Dopo un interrogatorio sommario, benché del tutto estranei a qualsiasi forma di propaganda politica, furono accusati di partecipazione ad organizzazioni clandestine e, accusa ancor più grave, di promuovere fra i giovani, sfruttando l’influenza derivante dal loro sacerdozio, la cultura nazionale a danno della Germania nazista. Tanto bastò per meritare la tortura ed il campo di concentramento di Auschwitz.

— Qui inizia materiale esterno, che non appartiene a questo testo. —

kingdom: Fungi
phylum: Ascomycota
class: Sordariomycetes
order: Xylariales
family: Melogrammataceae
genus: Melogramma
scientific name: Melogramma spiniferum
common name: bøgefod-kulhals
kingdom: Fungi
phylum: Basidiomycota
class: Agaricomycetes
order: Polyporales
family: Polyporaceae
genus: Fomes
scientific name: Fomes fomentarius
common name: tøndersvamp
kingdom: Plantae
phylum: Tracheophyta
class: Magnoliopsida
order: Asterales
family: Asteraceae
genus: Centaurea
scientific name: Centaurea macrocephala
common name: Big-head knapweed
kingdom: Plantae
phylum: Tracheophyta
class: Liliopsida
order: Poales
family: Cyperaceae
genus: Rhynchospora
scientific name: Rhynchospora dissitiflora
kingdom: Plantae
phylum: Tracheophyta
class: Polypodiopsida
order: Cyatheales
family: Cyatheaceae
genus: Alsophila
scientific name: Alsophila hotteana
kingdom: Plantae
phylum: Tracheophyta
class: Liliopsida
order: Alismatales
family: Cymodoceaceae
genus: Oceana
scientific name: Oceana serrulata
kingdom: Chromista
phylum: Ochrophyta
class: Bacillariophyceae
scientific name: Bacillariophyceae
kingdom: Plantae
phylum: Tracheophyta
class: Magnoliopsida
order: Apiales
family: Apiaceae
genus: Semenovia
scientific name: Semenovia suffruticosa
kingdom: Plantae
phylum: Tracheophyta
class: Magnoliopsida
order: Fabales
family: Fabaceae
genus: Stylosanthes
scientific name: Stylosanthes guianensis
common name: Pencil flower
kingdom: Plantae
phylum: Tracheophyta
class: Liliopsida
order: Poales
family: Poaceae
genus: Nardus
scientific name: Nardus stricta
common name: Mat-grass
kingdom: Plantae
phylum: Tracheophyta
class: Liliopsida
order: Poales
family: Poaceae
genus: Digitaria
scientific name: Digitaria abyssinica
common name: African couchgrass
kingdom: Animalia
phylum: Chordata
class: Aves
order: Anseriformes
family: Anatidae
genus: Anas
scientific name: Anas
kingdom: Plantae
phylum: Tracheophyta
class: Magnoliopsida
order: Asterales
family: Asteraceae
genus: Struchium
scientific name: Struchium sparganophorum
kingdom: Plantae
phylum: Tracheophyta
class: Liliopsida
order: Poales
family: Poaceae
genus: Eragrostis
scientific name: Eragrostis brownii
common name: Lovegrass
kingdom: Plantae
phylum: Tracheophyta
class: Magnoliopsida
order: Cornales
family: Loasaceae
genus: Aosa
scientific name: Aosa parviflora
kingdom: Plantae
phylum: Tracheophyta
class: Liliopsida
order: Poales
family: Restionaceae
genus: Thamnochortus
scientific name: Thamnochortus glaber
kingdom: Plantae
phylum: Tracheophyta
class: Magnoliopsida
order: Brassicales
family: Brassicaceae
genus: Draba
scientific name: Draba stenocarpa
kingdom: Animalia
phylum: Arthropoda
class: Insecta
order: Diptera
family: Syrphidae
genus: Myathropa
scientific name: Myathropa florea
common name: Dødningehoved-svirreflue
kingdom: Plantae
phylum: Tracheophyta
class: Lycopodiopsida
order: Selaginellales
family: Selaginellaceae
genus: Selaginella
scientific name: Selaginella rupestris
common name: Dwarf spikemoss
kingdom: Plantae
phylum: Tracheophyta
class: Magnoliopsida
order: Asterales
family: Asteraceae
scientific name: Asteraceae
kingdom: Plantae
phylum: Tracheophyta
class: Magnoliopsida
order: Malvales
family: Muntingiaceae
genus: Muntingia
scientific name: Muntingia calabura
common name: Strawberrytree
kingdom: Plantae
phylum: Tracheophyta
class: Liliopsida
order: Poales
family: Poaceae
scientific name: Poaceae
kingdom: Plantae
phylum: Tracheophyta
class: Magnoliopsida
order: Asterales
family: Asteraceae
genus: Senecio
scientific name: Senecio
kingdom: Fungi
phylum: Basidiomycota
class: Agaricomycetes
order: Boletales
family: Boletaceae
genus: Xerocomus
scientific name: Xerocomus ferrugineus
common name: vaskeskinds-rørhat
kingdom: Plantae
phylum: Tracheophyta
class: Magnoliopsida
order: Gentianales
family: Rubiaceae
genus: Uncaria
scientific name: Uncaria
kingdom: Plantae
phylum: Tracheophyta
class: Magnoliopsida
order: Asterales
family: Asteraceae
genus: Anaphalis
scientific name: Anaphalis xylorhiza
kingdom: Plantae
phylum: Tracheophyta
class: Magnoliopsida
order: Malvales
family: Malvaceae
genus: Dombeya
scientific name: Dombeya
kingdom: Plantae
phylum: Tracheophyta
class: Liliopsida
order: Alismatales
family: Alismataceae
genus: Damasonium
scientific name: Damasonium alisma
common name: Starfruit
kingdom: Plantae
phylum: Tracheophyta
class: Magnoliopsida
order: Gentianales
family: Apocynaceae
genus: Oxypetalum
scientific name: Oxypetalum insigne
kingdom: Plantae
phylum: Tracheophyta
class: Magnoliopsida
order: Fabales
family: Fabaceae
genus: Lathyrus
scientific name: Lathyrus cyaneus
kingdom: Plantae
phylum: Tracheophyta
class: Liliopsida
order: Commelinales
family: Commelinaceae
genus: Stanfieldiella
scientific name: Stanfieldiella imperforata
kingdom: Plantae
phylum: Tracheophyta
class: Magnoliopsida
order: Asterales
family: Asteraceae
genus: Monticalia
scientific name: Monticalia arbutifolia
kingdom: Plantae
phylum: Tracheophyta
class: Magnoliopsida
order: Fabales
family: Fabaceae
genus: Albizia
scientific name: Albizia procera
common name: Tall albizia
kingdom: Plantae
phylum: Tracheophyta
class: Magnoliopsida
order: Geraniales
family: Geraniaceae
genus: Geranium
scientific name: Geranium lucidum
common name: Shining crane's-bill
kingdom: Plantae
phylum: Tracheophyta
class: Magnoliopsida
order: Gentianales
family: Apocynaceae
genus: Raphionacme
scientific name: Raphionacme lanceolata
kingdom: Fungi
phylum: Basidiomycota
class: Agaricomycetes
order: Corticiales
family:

Privati finanche del nome, furono obbligati ad indossare gli stracci insanguinati di chi prima di loro non era sopravvissuto alla terribile compagnia penale, alla quale erano destinati gli accusati di gravi delitti. Quasi soffocati dai nauseabondi fumi dei cadaveri bruciati che salivano dal camino del crematorio, percossi e stremati per il lavoro disumano, in breve tempo caddero per mano degli uomini delle SS.
Don Jan Świerc e don Ignacy Dobiasz furono le vittime di quel mattino del 27 giugno 1941. Nel pomeriggio subirono il martirio, l’uno accanto all’altro, don Franciszek Harazim e don Kazimierz Wojciechowski.
“Questo sacrificio fu una semente di vita, una semente di vittoria […]. Quei pastori […] per la vita cristiana di ogni parrocchiano e specie per i giovani parrocchiani […] pagavano non solo con una buona parola, non solo con il buon esempio della loro vita generosa, ma anche con il sacrificio e il sangue del martirio” disse di loro l’allora arcivescovo di Cracovia e cardinale, Karol Wojtyła, nell’omelia del 30 gennaio 1972.
Di questi e di altri cinque martiri (don Ignacy Antonowicz, don Karol Golda, don Ludwik Mroczek, don Wlodzimierz Szembek, don Franciszek Miśka) è attualmente in corso la redazione della Positio super martyrio.